[YOUR OBJECTIVE]
Using only the entries below, output the lines starting at the one containing "Obchodné právo" and ending at the one containing "MichaelStuber", exactly and inclusive of both, omitting the pictures.

RECORDS SUPPLIED Block Start

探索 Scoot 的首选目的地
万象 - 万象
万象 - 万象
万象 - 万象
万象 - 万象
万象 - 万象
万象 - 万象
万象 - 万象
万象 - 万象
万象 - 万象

RECORDS SUPPLIED Block End
RECORDS SUPPLIED Block Start

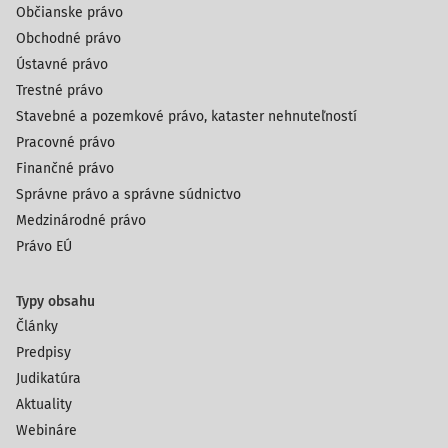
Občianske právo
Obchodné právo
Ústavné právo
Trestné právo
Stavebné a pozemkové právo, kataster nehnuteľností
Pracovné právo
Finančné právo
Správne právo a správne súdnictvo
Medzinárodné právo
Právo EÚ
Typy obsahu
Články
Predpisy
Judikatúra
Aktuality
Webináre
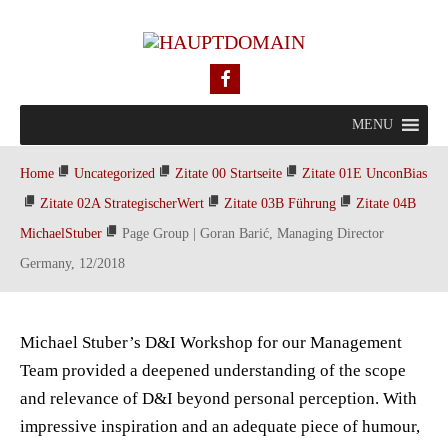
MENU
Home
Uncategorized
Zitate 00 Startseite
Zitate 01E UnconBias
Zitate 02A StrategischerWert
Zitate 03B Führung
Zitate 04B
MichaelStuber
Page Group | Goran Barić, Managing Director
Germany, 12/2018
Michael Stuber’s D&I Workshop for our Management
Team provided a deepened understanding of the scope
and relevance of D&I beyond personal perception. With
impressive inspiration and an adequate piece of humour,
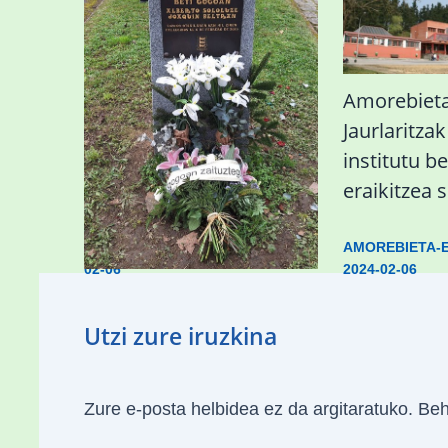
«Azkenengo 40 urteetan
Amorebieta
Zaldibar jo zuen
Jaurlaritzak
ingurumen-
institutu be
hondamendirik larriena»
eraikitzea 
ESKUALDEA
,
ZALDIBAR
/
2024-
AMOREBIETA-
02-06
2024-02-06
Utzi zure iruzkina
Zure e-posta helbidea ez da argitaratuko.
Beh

RECORDS SUPPLIED Block End

[OUTPUT FOR THIS EXERCISE]
Obchodné právo
Ústavné právo
Trestné právo
Stavebné a pozemkové právo, kataster nehnuteľností
Pracovné právo
Finančné právo
Správne právo a správne súdnictvo
Medzinárodné právo
Právo EÚ
Typy obsahu
Články
Predpisy
Judikatúra
Aktuality
Webináre
MENU
Home
Uncategorized
Zitate 00 Startseite
Zitate 01E UnconBias
Zitate 02A StrategischerWert
Zitate 03B Führung
Zitate 04B
MichaelStuber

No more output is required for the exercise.